More than 82,000 of el-Fasher’s population of 260,000 was forced to flee after the RSF seized the city, according to the International Organisation for Migration. But many residents are believed to still be trapped.

Since then there have been reports of mass killings, rape and torture.

The RSF, which has been fighting the Sudanese army for control of Sudan since April 2023, traces its origins to the predominantly Arab, government-backed militia known as the Janjaweed, which was accused of genocide in Darfur two decades ago.

Between 2003 and 2008, an estimated 300,000 people were killed, and nearly 2.7 million were displaced in campaigns of violence.

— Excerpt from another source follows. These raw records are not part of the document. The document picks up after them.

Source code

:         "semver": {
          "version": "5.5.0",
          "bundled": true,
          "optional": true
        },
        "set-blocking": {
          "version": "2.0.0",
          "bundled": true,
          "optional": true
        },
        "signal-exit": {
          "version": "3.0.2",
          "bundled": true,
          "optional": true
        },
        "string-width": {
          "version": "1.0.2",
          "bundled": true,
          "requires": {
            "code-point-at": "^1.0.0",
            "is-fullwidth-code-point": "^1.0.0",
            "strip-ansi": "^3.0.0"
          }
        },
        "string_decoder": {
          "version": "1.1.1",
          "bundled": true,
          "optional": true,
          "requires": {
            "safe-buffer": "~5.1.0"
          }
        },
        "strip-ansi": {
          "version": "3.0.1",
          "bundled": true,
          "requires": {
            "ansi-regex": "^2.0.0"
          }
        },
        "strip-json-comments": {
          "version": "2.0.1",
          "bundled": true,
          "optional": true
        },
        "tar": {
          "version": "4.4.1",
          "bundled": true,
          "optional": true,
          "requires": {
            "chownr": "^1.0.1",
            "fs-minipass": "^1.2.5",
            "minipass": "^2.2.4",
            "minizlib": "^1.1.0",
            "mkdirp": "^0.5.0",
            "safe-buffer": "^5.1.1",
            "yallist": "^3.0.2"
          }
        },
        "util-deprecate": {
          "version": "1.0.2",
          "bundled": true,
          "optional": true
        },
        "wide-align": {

Sylvain Penicaud of Doctors Without Borders (MSF) spoke to civilians who fled el-Fasher for the town of Tawila and that said many of those fleeing said they were “targeted because of the colour of their skin.

“For me, the most terrifying part was [civilians] being hunted down while they were running for their lives, being attacked simply for being black.”

The Zaghawa, the dominant ethnic group in el-Fasher, has been fighting alongside the army since late 2023.

The group, which initially remained neutral when the war began, aligned with the military after the RSF carried out massacres against the Masalit tribe in West Darfur’s capital, el-Geneina, killing up to 15,000 people.

Hassan Osman, a university student from el-Fasher, said residents with darker skin, especially Zaghawa civilians, were subjected to “racial insults, humiliation, degradation and physical and psychological violence” as they fled.

“If your skin is light, they might let you go,” he said. “It’s purely ethnic.”